The history of Goa has been a long and illustrious one. For the tiniest state in India, it was much sought after by different kingdoms in the country given its strategic location on the west coast. The added factor of possessing one of the few natural harbors in the country made it all the more desirable to invading forces. And it was at the mouth of the Mandovi river, high up on a hill, that the Portuguese built the mighty Fort Aguada to ward off attacks on Old Goa.
Fort Aguada is a vital part of Goa’s culture and history
During the Portuguese rule in Goa, one of the first things they did was to build forts at different strategic locations across the state. Today, almost all of these lie in ruins. The government is trying to restore them but it’s a long road to recovery for these mighty structures. However, forts like Reis Magos and Fort Aguada seem to be in a better state than most. In fact, the Reis Magos fort underwent renovations a few years ago and has regained some semblance of how it must have looked back in the Portuguese days.
The magnificent architectural marvel that is Fort Aguada is still standing strong minus its artillery of course. This 17th-century fort was built sometime around 1609-12, to control the entry into the river Mandovi and to protect Old Goa from potential enemy attacks. To this day, it is well-preserved and a frequently visited spot by locals as well as tourists. At one point of time, the fort was protected by 200 cannons as well as a dry moat which still has to be crossed to gain entry to this massive structure. The walls are 5 meters high and 1.3 meters wide. Given those kinds of dimensions and that much artillery, it’s no surprise that this was the only fort that remained unconquered by any outside forces during Portugal’s 450-years rule over Goa.
High atop a hill stands a mighty fortress
Fort Aguada gets its name from the freshwater springs that wound its way within the fort’s recesses. It was from these springs that fresh drinking water was provided to the ships that stopped at the fort. The word ‘Aguada’ is derived from the Portuguese word for water which is água.
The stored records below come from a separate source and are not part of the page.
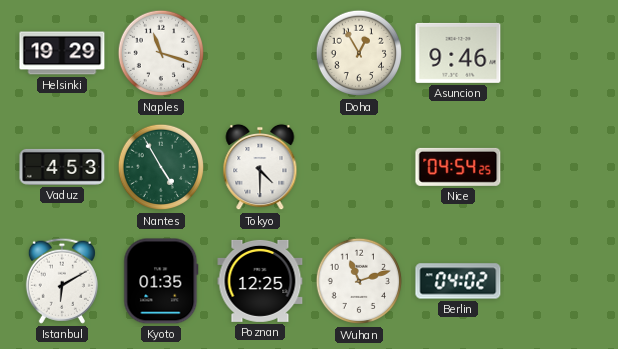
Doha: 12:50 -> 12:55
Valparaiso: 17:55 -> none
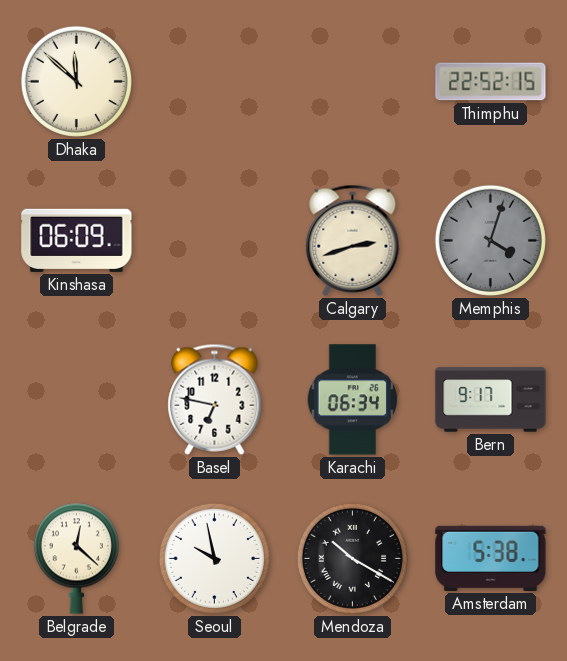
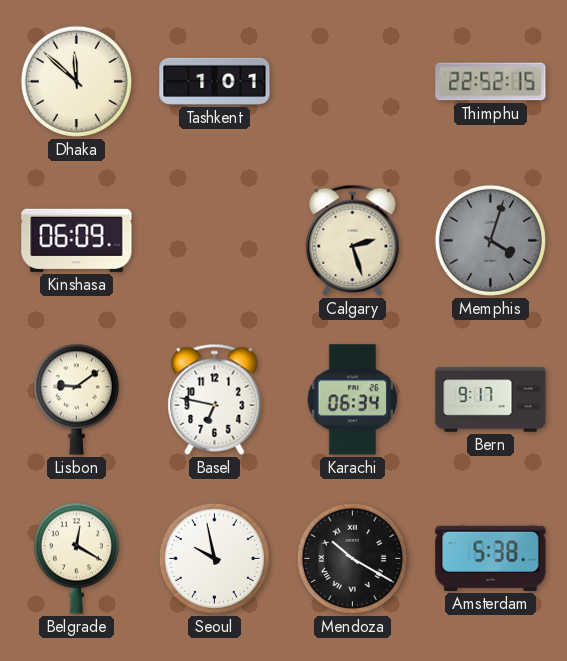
Tashkent: none -> 1:01
Calgary: 2:42 -> 2:27
Lisbon: none -> 9:09
Belgrade: 12:22 -> 12:20
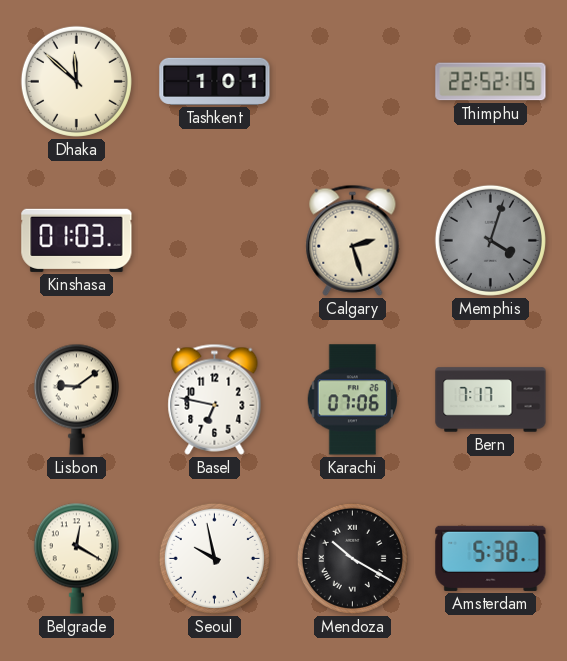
Kinshasa: 06:09 -> 01:03
Karachi: 06:34 -> 07:06
Bern: 9:17 -> 7:17
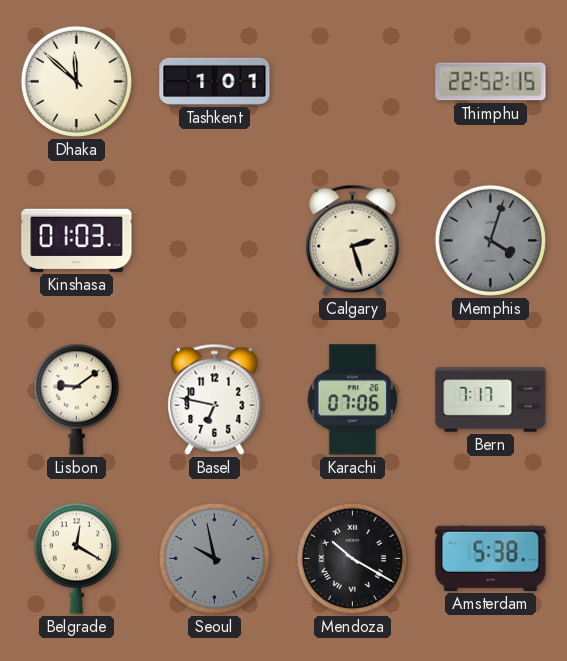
Seoul dial: white -> grey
The fort is the largest one in Goa and is divided into two parts. The upper part acted as fort and watering station, while the lower part served as a safe berth for Portuguese ships. The upper half contains the dry moat and an underground water storage chamber which could hold approximately 10 million liters of fresh water. There was also a gunpowder room, an unusual lighthouse and bastions, and even a secret escape passage to use during the time of war and emergency. The water storage chamber was believed to be the greatest at the time of being built.
The Aguada lighthouse
The old lighthouse within the fort was built in 1864 and still stands 13 meters high and served to warn ships in the distance of the cruel rocks located below. It used an oil lamp whose flame could be seen for miles out at sea. Today, this lighthouse is no longer in use. There is a more modern lighthouse located just beyond the walls of the fort which serves the same purpose.
There was also an enormous bell that was housed within the lighthouse but was eventually moved to the Church of Immaculate Conception in Panjim. The fort also housed a prison at one point at the bottom which was operational until a few years ago.
Today, despite the partial ruin of Fort Aguada, it’s not difficult to see how majestic it must have been during Portuguese rule, filled with soldiers doing their duty and protecting the entrance of the Mandovi river against interlopers. It was the Portuguese empire’s most important fort out of all the forts built and was never conquered during their entire reign.